永远不要跨进程/线程共享csv.writer或文件对象：它们不是线程安全的，且csv.writer内部持有不可序列化的缓冲区，multiprocessing会直接报PicklingError。
选择ThreadPoolExecutor还是ProcessPoolExecutor？
- ✅ ThreadPoolExecutor：适用于I/O密集型任务（如HTTP请求、数据库查询、轻量文本处理）；开销小，启动快。
- ✅ ProcessPoolExecutor：适用于CPU密集型任务（如复杂正则、数值计算、机器学习推理）；可绕过GIL，但进程创建/通信成本高，需确保other_args可被pickle。
超时设计要分层：as_completed(timeout=...)控制整体等待，future.result(timeout=...)控制单任务，双重防护避免卡死。

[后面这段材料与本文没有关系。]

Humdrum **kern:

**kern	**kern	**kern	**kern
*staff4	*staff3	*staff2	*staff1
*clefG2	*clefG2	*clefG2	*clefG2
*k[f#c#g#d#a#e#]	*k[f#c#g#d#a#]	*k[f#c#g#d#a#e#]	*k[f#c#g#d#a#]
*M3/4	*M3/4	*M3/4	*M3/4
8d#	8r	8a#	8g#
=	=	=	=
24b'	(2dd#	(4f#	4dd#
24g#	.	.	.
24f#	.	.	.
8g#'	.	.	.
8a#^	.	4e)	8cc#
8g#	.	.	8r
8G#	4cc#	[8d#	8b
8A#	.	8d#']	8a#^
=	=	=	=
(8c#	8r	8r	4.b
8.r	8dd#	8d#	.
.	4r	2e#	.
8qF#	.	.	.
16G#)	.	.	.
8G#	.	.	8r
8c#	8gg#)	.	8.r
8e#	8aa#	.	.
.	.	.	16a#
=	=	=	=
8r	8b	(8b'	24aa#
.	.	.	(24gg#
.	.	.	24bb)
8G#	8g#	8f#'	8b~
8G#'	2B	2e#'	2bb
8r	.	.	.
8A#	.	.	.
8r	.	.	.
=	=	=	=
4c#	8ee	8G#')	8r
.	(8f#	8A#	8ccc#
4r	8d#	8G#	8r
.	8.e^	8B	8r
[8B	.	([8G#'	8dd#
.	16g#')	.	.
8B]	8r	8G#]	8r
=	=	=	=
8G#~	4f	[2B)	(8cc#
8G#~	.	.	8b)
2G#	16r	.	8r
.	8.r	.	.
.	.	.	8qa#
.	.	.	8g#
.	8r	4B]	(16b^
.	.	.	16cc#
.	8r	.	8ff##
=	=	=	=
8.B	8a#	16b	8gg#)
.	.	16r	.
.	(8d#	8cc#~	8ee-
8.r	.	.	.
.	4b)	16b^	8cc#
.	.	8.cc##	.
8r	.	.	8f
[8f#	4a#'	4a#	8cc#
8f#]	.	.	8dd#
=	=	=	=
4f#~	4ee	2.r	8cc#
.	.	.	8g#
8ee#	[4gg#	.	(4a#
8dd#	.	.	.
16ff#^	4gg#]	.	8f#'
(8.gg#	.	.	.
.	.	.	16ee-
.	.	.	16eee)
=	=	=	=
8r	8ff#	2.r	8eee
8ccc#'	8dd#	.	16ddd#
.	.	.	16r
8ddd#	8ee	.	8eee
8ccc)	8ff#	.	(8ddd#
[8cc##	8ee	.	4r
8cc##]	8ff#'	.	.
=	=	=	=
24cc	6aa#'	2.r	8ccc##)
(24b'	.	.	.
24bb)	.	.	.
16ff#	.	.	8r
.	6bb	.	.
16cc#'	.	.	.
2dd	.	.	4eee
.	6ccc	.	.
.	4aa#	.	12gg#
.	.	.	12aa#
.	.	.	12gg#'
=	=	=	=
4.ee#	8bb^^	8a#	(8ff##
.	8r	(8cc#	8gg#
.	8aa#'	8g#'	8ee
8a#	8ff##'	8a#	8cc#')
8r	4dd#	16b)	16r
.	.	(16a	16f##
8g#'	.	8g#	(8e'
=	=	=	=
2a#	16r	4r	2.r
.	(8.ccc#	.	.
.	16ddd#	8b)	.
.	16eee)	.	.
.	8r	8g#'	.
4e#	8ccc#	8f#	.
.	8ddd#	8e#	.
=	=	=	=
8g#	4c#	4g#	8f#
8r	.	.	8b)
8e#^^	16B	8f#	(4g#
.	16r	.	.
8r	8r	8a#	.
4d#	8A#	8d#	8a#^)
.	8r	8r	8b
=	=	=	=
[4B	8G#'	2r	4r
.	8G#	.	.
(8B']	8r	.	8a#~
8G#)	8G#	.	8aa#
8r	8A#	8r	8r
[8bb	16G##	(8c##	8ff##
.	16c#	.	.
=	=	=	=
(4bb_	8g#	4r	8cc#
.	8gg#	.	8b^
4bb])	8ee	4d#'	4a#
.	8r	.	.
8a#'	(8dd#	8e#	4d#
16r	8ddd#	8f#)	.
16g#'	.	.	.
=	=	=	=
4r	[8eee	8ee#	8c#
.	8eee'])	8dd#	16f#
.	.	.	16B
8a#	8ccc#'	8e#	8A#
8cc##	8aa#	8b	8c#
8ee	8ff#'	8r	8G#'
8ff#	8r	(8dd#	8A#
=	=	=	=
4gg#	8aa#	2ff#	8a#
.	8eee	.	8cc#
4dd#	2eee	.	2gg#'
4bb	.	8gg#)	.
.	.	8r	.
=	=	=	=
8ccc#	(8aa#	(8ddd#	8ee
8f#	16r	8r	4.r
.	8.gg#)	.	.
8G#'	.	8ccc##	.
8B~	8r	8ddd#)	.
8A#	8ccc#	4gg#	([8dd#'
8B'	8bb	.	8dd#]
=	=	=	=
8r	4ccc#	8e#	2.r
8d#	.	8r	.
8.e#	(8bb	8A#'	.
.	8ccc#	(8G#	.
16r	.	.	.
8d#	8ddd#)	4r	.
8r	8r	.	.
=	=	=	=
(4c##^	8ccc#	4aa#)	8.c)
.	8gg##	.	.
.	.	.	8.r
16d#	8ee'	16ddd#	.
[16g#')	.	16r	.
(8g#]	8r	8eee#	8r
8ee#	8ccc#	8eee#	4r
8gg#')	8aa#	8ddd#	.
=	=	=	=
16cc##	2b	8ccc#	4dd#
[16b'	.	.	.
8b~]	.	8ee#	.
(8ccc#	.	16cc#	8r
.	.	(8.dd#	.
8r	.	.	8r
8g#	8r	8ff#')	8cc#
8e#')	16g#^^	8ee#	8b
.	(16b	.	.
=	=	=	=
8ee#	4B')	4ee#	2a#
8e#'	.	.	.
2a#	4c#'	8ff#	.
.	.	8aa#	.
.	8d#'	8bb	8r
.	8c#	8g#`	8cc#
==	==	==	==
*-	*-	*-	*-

错误处理必须显式：用future.exception()或try/except捕获异常，绝不能依赖future.cancel()（它无法强制终止已运行的线程/进程，仅对未开始的任务有效）。
内存友好分批处理：对超大term_list，按batch_size切片后循环调用主函数，避免一次性加载全部future到内存。
日志即监控：结构化日志（含时间戳、级别、消息）是调试并行问题的唯一可靠依据，比print()强大百倍。